Then yesterday, an old friend from the parish called my mother to say that Father Willoughby had passed away on November 19.
I'm not intending to be maudlin nor am I trying for an 'aw, that's too bad' moment either. But I'm interested in why I would be thinking of him recently to then hear the news of his death. I wonder if we are being told something, or reminded of something when such things happen.
In Father's case, it is with fondness that I remember his faithfulness to the Church, his straightforward yet friendly instruction, and his friendship itself which I recall well. What really struck me was his obvious humility, his willingness to accept that he wasn't the center of human history. He could see that it wasn't him or his opinions which mattered, but rather what was right. A little story he told on himself one day might illustrate that trait.
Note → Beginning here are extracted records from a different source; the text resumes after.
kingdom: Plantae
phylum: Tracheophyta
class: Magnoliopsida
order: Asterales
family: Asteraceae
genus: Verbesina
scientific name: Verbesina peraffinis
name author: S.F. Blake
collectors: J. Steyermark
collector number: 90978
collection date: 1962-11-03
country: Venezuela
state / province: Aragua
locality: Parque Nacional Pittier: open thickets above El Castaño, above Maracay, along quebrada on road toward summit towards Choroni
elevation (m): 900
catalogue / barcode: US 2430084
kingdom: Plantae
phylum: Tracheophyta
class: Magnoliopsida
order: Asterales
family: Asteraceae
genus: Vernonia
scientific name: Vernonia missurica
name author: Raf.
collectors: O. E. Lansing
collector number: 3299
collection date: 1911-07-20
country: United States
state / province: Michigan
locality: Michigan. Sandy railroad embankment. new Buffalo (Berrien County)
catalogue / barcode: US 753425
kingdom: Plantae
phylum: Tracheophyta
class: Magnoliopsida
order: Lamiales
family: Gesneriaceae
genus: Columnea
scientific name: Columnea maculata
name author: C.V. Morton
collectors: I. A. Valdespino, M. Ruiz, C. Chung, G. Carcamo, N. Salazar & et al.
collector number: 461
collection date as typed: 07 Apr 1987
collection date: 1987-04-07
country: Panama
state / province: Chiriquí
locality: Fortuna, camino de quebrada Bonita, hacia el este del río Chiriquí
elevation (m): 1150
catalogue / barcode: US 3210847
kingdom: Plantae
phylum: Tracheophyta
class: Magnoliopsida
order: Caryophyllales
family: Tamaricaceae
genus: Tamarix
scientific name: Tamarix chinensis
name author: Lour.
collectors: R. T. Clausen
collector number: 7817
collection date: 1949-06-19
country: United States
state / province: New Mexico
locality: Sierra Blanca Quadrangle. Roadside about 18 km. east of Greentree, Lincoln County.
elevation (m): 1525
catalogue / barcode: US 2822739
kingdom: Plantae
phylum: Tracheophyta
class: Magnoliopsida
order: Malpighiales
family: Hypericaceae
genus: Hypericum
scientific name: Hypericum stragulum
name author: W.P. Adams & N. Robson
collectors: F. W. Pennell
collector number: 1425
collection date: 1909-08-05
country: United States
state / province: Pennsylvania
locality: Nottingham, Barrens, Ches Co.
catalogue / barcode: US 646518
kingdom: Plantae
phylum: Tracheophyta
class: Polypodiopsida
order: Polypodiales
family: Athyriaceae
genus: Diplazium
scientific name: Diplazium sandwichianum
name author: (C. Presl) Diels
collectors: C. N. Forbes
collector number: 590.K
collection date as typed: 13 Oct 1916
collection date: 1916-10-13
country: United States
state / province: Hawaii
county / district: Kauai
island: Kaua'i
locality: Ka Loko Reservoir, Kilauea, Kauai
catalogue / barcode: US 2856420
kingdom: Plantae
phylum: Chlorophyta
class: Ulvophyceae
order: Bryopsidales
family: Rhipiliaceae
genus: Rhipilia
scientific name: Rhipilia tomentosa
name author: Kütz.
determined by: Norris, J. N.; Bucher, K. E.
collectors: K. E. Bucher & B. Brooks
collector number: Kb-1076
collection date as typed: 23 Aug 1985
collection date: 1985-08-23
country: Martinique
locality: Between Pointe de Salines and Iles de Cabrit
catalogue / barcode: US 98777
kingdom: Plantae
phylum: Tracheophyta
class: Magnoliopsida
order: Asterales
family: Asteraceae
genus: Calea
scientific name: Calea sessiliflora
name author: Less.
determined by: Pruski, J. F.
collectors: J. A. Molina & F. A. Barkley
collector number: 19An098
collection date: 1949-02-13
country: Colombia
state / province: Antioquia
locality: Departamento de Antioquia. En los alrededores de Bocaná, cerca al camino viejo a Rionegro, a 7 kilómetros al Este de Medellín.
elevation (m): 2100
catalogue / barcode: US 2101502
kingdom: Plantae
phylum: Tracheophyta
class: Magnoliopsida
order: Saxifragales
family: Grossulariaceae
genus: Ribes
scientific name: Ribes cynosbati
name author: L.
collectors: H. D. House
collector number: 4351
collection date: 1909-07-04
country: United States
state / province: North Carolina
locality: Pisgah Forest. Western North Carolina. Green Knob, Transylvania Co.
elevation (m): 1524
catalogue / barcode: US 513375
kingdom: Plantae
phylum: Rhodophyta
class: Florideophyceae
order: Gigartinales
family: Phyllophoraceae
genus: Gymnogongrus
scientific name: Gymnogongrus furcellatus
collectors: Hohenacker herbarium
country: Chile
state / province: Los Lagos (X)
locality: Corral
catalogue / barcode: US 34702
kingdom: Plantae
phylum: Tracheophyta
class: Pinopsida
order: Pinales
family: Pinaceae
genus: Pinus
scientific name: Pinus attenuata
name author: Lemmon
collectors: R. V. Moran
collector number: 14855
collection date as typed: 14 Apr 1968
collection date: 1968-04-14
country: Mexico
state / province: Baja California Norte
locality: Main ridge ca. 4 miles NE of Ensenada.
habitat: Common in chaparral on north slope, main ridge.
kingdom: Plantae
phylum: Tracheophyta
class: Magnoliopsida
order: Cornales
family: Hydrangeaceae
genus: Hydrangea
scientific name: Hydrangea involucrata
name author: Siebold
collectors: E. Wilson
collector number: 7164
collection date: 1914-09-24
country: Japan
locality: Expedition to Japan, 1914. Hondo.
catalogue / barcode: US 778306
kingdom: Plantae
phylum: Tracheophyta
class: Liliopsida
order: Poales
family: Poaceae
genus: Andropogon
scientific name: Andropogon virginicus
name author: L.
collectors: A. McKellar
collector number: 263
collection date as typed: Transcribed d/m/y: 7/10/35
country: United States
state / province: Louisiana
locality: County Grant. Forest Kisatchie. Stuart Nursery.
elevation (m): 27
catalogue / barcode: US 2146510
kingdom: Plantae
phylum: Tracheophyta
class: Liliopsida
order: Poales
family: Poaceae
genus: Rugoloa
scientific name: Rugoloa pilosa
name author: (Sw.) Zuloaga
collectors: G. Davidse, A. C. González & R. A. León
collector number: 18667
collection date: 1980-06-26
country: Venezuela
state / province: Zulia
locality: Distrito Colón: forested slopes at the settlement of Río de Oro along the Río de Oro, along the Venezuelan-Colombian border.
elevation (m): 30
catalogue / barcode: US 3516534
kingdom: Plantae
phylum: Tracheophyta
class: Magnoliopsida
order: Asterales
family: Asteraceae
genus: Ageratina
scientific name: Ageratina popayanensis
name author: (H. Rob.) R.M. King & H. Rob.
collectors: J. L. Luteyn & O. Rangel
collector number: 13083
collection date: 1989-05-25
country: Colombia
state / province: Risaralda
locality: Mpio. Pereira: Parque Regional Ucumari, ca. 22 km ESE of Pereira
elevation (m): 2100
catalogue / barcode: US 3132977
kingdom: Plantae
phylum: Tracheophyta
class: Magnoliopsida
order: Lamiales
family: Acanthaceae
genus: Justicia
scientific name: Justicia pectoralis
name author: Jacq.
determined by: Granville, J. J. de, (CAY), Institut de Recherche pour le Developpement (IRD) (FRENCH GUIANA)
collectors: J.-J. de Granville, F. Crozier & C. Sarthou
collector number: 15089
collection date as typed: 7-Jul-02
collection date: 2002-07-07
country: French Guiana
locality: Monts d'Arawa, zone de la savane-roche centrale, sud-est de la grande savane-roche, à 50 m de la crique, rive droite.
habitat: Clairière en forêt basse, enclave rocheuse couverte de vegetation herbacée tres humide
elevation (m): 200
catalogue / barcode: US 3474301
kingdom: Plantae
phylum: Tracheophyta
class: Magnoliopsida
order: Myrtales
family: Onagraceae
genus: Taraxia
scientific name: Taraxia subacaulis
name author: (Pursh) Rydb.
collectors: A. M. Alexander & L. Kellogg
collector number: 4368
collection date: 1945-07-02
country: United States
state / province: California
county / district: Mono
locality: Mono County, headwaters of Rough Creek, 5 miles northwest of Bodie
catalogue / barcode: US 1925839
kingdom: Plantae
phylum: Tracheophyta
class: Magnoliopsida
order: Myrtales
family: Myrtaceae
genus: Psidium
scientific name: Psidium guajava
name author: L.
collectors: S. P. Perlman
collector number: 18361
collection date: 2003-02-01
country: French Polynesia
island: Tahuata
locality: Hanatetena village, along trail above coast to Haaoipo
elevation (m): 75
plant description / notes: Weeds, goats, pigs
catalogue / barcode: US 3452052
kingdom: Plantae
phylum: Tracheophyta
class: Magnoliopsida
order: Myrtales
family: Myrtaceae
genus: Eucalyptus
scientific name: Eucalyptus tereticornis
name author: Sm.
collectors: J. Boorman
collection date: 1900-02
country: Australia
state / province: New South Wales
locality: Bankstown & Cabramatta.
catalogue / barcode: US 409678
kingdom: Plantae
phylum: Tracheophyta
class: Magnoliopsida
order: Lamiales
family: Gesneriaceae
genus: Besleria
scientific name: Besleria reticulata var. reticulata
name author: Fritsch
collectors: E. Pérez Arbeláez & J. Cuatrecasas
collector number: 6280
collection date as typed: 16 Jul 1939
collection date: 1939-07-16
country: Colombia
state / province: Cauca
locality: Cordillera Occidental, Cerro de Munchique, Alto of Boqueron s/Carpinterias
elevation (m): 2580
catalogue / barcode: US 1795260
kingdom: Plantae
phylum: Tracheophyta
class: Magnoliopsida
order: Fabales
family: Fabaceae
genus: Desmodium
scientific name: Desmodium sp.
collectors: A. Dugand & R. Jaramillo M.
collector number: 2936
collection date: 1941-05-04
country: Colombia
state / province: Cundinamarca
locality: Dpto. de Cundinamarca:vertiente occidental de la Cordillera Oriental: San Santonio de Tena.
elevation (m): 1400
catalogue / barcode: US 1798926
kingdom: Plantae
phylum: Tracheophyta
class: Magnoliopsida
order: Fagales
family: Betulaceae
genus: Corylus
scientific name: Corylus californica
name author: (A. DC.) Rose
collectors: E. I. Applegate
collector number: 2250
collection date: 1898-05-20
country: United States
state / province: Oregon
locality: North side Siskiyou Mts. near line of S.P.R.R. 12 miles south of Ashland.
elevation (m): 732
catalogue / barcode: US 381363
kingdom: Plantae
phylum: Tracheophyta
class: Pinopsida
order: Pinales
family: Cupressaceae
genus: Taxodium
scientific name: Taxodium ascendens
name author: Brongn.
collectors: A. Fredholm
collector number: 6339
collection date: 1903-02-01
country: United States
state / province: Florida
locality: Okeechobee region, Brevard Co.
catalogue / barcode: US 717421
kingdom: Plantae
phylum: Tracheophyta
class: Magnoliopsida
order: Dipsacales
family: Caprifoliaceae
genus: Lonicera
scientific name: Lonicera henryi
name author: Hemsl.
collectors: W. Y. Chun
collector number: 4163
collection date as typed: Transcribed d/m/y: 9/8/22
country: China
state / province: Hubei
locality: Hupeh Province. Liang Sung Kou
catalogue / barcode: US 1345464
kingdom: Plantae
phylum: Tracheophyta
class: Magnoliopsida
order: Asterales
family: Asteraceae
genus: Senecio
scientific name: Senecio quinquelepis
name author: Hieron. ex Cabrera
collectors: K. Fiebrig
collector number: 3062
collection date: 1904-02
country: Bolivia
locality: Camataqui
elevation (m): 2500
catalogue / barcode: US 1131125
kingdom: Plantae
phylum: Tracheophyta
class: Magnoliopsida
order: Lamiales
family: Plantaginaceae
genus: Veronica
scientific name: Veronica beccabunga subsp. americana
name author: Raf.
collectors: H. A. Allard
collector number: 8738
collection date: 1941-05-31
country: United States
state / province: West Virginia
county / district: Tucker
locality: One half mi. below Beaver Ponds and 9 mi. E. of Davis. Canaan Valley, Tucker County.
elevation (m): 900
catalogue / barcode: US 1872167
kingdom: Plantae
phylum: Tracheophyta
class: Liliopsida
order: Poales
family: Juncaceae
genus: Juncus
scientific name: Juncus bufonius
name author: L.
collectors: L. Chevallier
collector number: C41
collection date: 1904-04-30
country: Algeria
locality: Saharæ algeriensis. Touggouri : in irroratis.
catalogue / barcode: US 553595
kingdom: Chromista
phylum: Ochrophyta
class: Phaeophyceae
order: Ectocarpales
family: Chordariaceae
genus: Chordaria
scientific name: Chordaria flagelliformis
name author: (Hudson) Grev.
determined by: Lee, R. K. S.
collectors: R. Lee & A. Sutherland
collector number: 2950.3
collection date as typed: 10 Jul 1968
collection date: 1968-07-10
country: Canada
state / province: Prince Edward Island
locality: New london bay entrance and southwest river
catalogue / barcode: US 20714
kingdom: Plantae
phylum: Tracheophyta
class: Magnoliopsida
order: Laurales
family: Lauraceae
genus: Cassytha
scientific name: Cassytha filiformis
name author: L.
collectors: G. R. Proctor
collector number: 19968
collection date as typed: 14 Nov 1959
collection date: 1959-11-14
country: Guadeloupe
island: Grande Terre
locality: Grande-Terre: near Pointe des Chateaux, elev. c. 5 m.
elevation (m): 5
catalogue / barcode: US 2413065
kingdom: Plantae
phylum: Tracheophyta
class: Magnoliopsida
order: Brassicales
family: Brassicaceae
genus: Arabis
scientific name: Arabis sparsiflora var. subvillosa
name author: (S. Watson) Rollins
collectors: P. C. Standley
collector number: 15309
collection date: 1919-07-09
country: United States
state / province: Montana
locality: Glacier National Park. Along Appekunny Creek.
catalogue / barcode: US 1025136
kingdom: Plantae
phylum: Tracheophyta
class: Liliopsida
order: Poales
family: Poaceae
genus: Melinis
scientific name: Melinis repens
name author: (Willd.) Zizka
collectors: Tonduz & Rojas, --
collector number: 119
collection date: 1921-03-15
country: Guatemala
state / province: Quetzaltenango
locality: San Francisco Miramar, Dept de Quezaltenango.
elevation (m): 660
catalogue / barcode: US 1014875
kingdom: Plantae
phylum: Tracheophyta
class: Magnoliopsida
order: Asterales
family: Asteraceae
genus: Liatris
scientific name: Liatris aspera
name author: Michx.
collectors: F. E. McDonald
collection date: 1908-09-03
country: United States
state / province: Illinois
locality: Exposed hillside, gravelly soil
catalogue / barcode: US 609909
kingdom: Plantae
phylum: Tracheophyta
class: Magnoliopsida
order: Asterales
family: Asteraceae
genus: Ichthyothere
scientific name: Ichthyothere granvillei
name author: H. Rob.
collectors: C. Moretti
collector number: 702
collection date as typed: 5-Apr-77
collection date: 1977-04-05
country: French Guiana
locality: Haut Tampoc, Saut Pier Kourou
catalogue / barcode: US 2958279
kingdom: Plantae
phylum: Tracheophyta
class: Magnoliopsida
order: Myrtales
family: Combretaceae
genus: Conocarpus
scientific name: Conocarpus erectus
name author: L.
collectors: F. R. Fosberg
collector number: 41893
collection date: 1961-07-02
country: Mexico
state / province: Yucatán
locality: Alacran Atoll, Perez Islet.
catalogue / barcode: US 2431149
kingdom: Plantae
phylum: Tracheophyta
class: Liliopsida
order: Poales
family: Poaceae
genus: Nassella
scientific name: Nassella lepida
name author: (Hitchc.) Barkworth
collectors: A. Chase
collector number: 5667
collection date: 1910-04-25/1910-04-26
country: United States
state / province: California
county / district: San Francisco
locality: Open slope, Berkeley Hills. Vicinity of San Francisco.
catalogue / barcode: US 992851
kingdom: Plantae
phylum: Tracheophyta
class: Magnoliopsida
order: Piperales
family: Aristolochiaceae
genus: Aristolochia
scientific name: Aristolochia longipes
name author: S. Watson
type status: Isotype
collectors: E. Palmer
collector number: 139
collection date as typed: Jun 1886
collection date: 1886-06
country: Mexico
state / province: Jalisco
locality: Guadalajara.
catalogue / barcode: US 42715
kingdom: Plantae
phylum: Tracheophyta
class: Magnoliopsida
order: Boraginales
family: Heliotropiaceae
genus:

Before joining the Dominican Order in 1942, Fr. Willoughby among other things had played semi-professional baseball. He was a first baseman, I believe he said. One day, his team was involved in a game where Walter Johnson, whom baseball fans know was a quiet, flamethrowing pitcher for the old Washington Senators, indeed that he was part of the first class selected for enshrinement in Cooperstown, would be the home plate umpire. Needless to say, Father and his teammates were excited about that.
As it was, Father came up in the bottom of the first with the bases loaded and two out. He worked the pitcher into a full count, then let the next pitch go by. Johnson promptly called him out on strikes, ending what turned out to be his last chance at baseball semi-immortality. "I was sure it was a ball, but I guess it was a strike", he said, and in truth matter of factly, at the end of the story. Indeed, it was profoundly self effacing.
My wife teased him, "That first part was the ballplayer talking, but the second was the priest talking!" Father just smiled, and kind of nodded his head. He could take teasing too.
Requiem æternam dona ei, Domine. Godspeed, Father Willoughby.